The pictures get dropped, while every remaining part of the listing is copied exactly.

[DATASET EXTRACT]:
※ ※ ※

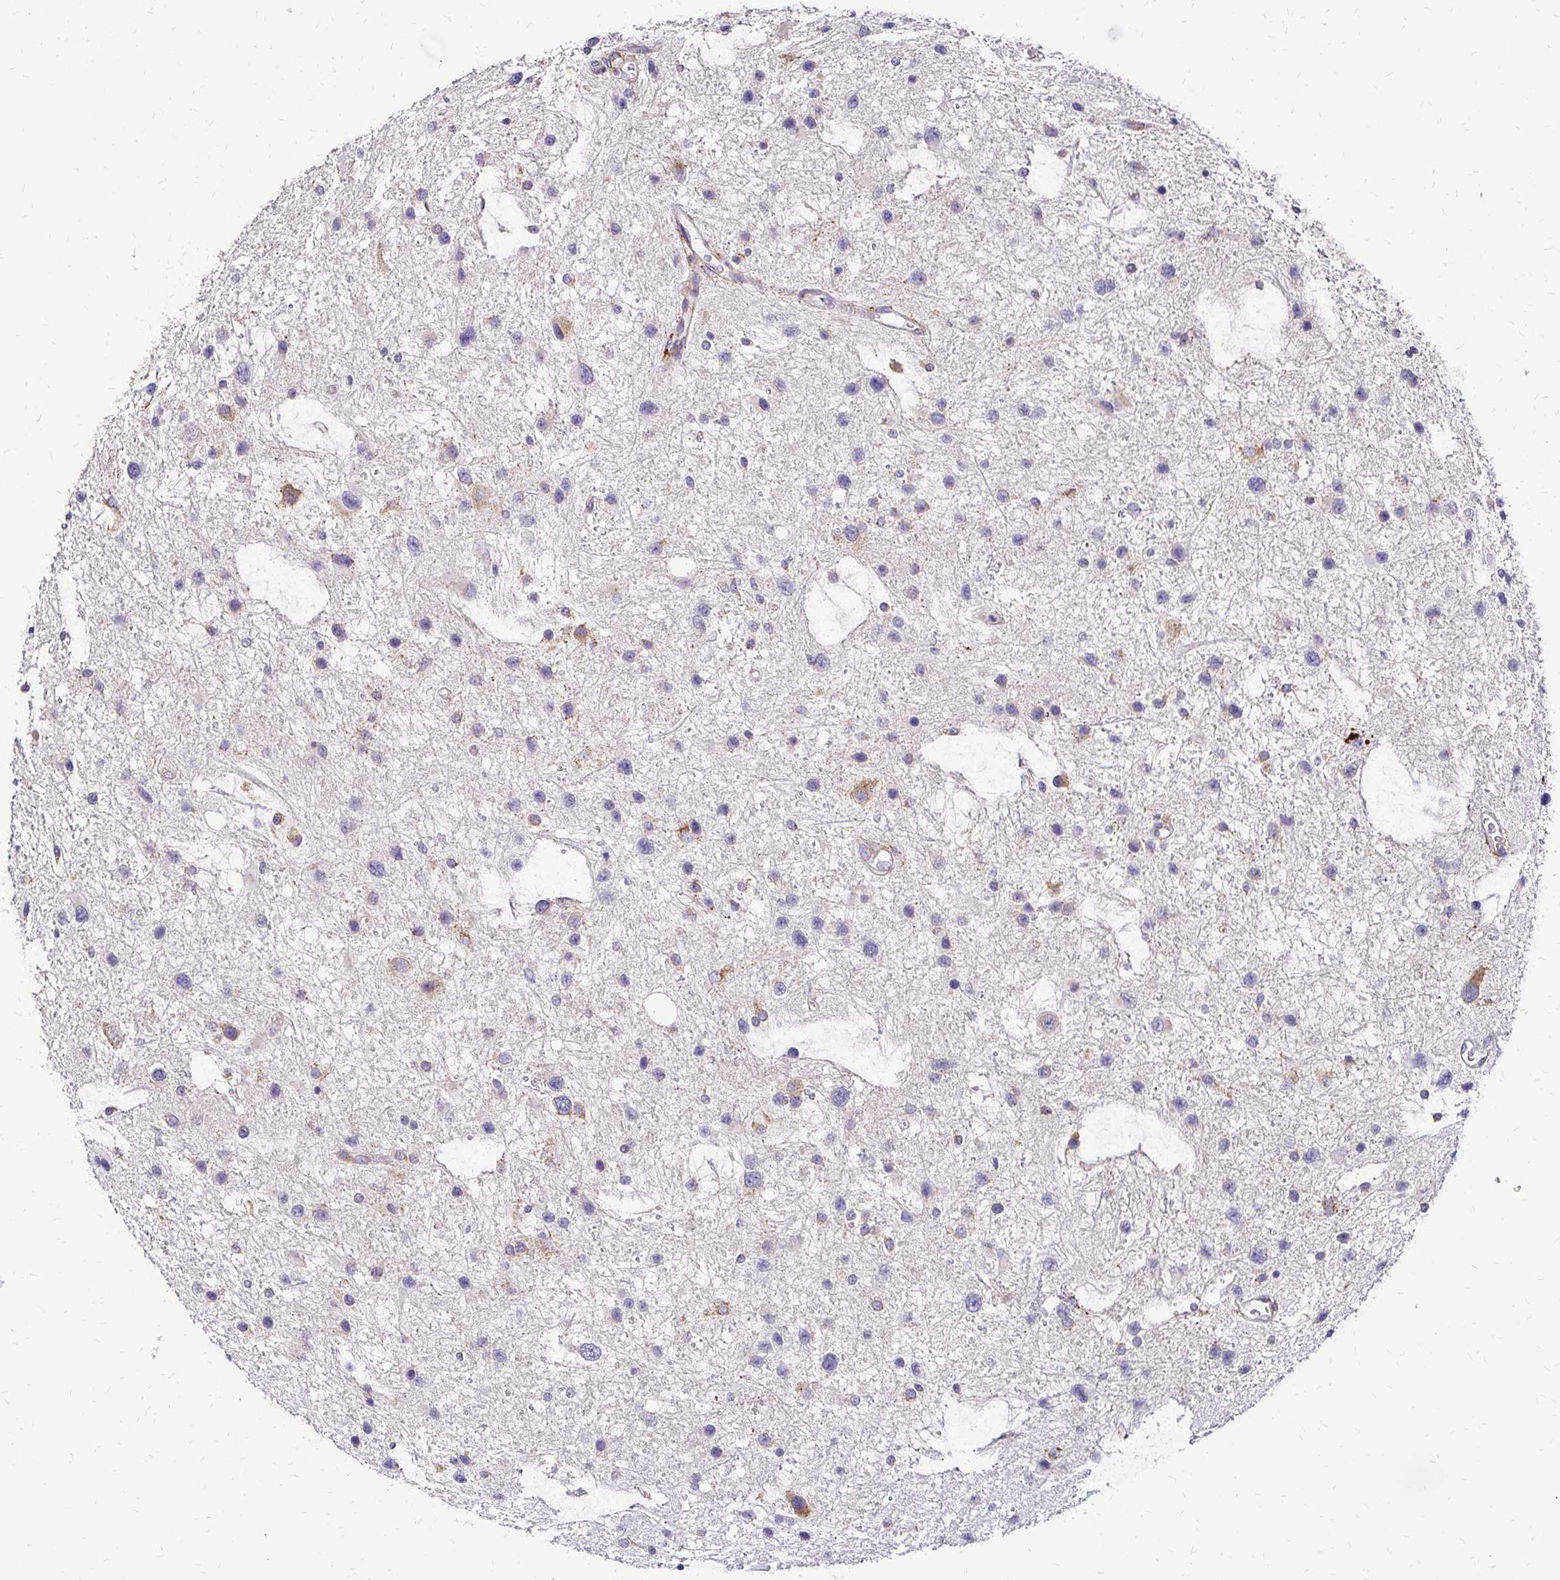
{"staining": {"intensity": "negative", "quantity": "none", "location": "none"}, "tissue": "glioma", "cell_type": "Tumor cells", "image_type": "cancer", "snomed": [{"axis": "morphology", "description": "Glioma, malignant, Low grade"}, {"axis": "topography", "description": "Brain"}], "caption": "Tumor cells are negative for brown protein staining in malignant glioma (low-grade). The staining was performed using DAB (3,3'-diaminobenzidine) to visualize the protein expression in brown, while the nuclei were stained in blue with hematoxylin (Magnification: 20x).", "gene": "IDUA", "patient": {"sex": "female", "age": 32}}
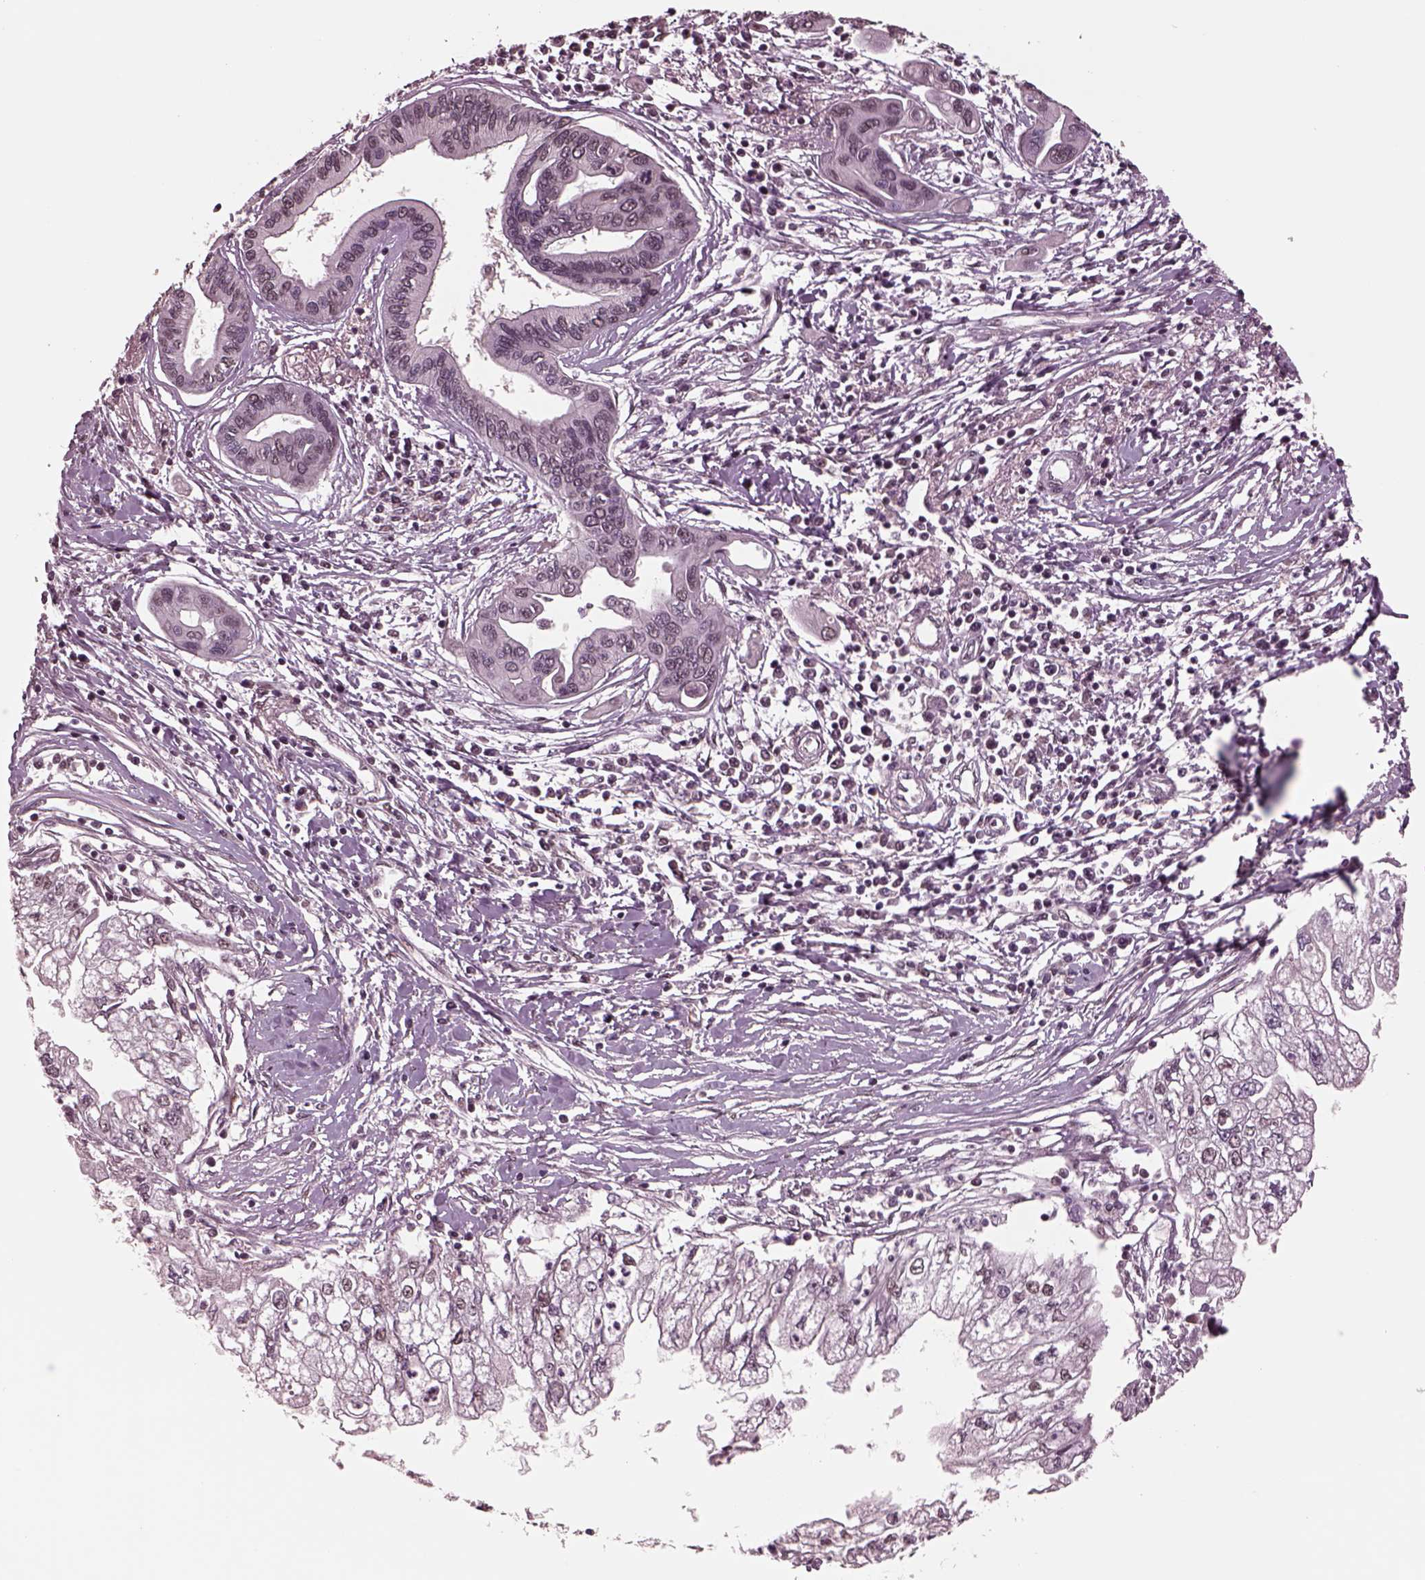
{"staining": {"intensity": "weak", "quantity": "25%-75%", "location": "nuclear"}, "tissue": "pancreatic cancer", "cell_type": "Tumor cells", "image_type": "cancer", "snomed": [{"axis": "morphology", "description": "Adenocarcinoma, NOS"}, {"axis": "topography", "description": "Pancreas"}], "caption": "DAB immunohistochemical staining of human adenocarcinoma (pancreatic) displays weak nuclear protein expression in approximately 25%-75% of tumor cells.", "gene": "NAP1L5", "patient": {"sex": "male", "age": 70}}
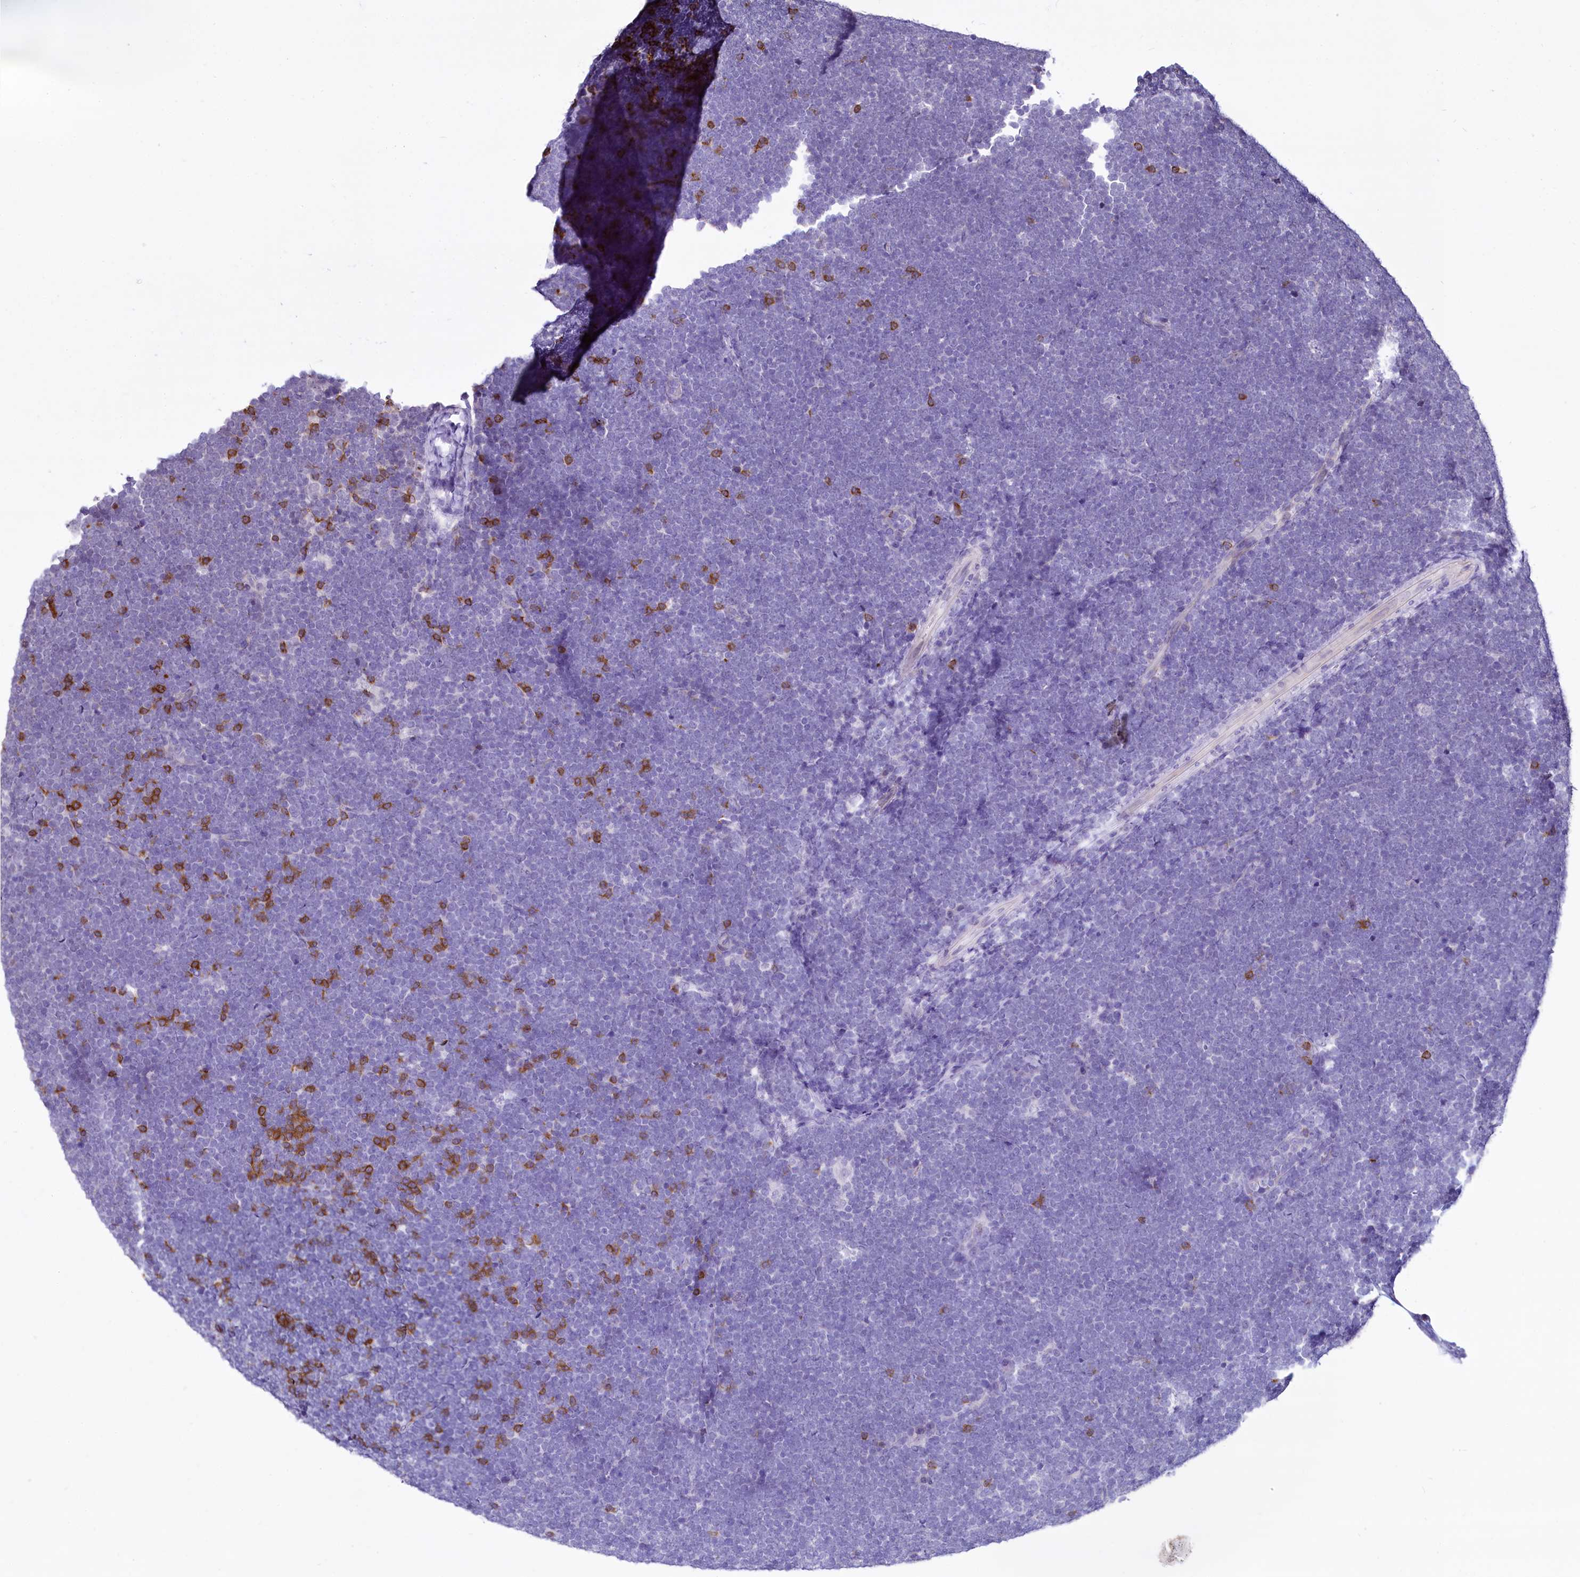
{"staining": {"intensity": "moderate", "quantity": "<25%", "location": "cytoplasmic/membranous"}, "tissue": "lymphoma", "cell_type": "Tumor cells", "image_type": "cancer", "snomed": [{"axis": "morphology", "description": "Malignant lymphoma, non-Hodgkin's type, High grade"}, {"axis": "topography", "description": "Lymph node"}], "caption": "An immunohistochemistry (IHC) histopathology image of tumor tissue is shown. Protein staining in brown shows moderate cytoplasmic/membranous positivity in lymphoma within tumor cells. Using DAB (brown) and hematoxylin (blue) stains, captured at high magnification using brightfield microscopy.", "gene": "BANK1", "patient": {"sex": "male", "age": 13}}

※ ※ ※

[OUTPUT FOR THIS EXERCISE]:
{"staining": {"intensity": "negative", "quantity": "none", "location": "none"}, "tissue": "glioma", "cell_type": "Tumor cells", "image_type": "cancer", "snomed": [{"axis": "morphology", "description": "Glioma, malignant, Low grade"}, {"axis": "topography", "description": "Brain"}], "caption": "Tumor cells are negative for brown protein staining in malignant glioma (low-grade). The staining was performed using DAB (3,3'-diaminobenzidine) to visualize the protein expression in brown, while the nuclei were stained in blue with hematoxylin (Magnification: 20x).", "gene": "IDUA", "patient": {"sex": "female", "age": 32}}
{"staining": {"intensity": "weak", "quantity": "25%-75%", "location": "nuclear"}, "tissue": "pancreatic cancer", "cell_type": "Tumor cells", "image_type": "cancer", "snomed": [{"axis": "morphology", "description": "Adenocarcinoma, NOS"}, {"axis": "topography", "description": "Pancreas"}], "caption": "DAB immunohistochemical staining of human adenocarcinoma (pancreatic) displays weak nuclear protein expression in approximately 25%-75% of tumor cells.", "gene": "NAP1L5", "patient": {"sex": "male", "age": 70}}
{"staining": {"intensity": "moderate", "quantity": "<25%", "location": "cytoplasmic/membranous"}, "tissue": "lymphoma", "cell_type": "Tumor cells", "image_type": "cancer", "snomed": [{"axis": "morphology", "description": "Malignant lymphoma, non-Hodgkin's type, High grade"}, {"axis": "topography", "description": "Lymph node"}], "caption": "An immunohistochemistry (IHC) histopathology image of tumor tissue is shown. Protein staining in brown shows moderate cytoplasmic/membranous positivity in lymphoma within tumor cells. Using DAB (brown) and hematoxylin (blue) stains, captured at high magnification using brightfield microscopy.", "gene": "BANK1", "patient": {"sex": "male", "age": 13}}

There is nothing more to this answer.